Anche se ambientata nel 1942, il fascismo e la guerra sono solo una cornice ..Nino Zarcuto è riuscito a costruire un riparo sicuro per se stesso e sua moglie Minica; il suo mestiere di casellante gli da dei soldi sicuri, una casa e un po di terra..quello che manca però sono i figli, che proprio non vogliono arrivare.
Per fortuna le antiche conoscenze delle mammane di un tempo riescono a compiere il miracolo e Minica può iniziare ad aspettare insieme al suo Nino di conoscere il loro piccolo.
Questa prima parte del racconto è abbastanza leggera, a tratti proprio comica e quando la storia esplode in tutta la sua brutalità è un vero pugno nello stomaco..

Se non si vogliono gli SPOILER la recensione termina qui ...in caso contrario..zan zan :mrgreen:

Il caso si abbatte sulla famiglia di Nino, un mostro sotto mentite spoglie di essere umano , di amico, aggredisce Minica e devasta ogni sogno, ogni speranza.

Le parole del medico che cura Minica continuano a devastare la mente di Nino.."naturalmente ha perso il bambino..". Naturalmente? Cosa c'è di naturale nell'orrore e nella violenza?

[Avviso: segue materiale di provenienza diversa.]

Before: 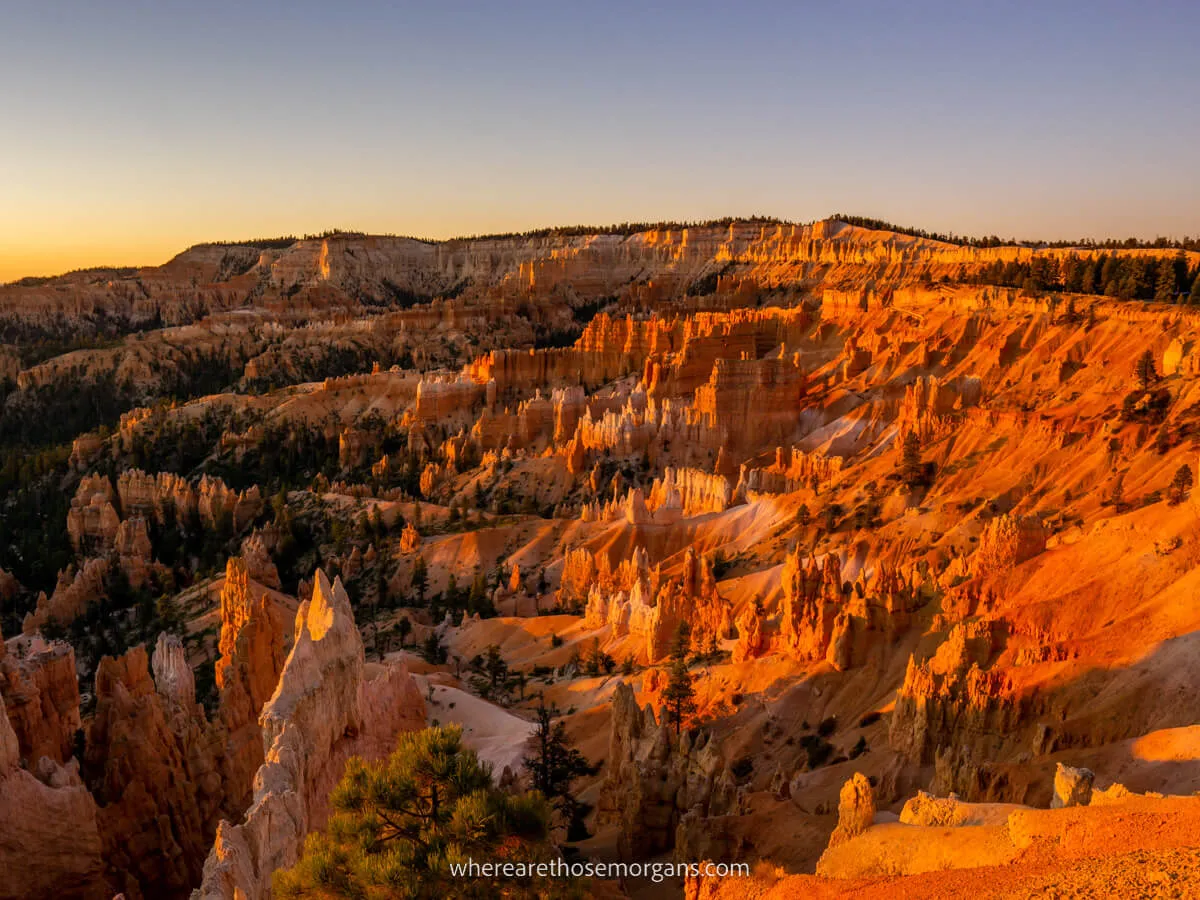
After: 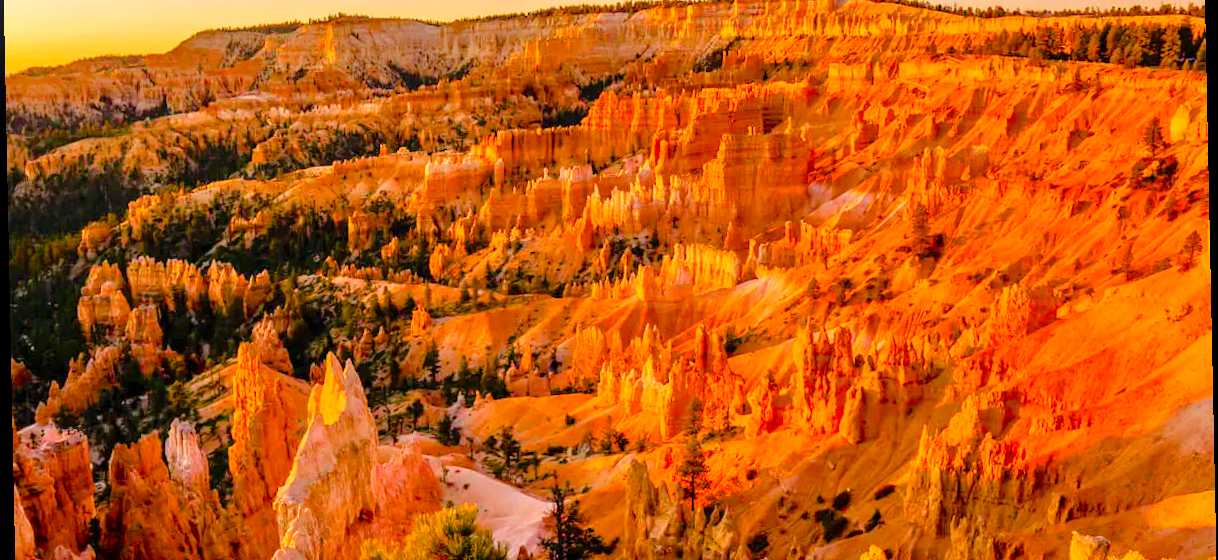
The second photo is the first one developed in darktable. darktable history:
crop and rotate: top 25.357%, bottom 13.942%
color balance rgb: perceptual saturation grading › global saturation 35%, perceptual saturation grading › highlights -25%, perceptual saturation grading › shadows 50%
tone equalizer: -7 EV 0.15 EV, -6 EV 0.6 EV, -5 EV 1.15 EV, -4 EV 1.33 EV, -3 EV 1.15 EV, -2 EV 0.6 EV, -1 EV 0.15 EV, mask exposure compensation -0.5 EV
levels: levels [0, 0.43, 0.984]
white balance: emerald 1
bloom: size 9%, threshold 100%, strength 7%
rotate and perspective: rotation -1.17°, automatic cropping off
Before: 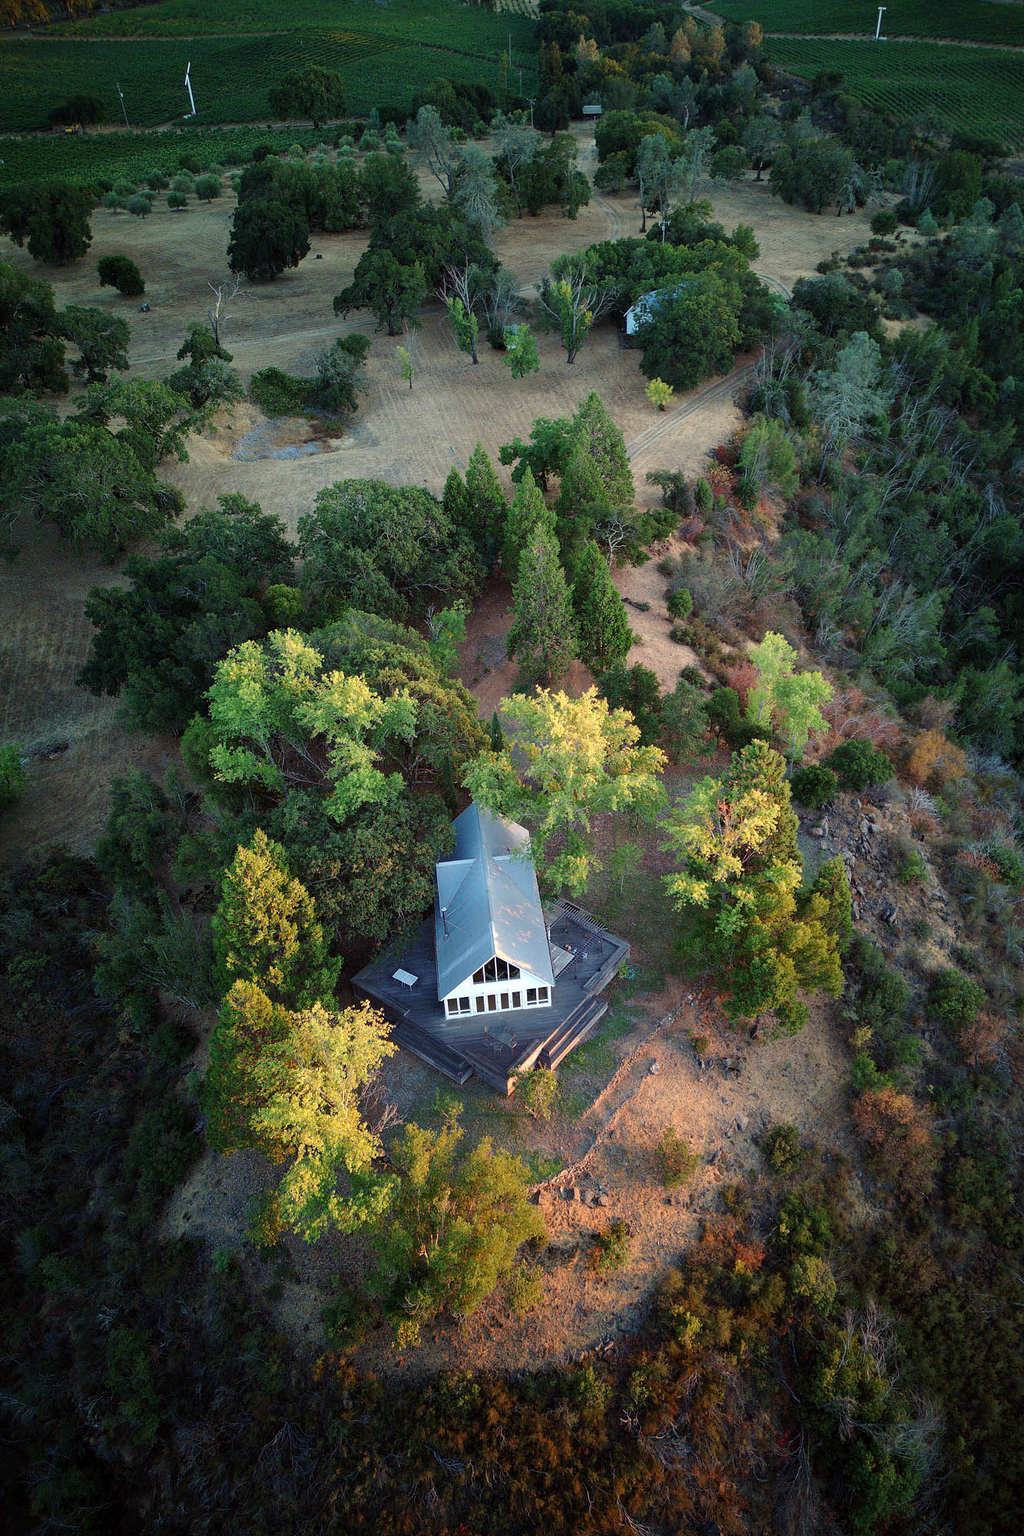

Nino ha in mente solo la vendetta e questa sete viene completamente appagata..ma niente può restituire al casello e ai suoi abitanti la voglia di vivere.
Minica non potrà mai più sperare e qualcosa dentro di lei si fossilizza...il sangue non è più sangue ma linfa, la pelle corteccia, la speranza follia...che Nino asseconda per amore.
Minica ha deciso che se non può fare figli come donna farà frutti come albero, una nuova Dafne, che non fugge dall'amore come la ninfa del mito, ma lo cerca nelle profondità della terra e in una sorta di ibernazione dell'anima e del corpo, pur di non sentire il dolore devastante di una vita rubata e lacerata.

Non sempre però il caso toglie..nella disperazione della guerra e nel dolore, in quello che sembra essere solo morte, Nino trova la vita e la speranza.
Se nel mito la mutazione è permanente e Dafne trova pace nel sonno immobile, Camilleri cambia all'ultimo le carte in tavola e riesce a trovare la dolcezza in un racconto davvero amaro.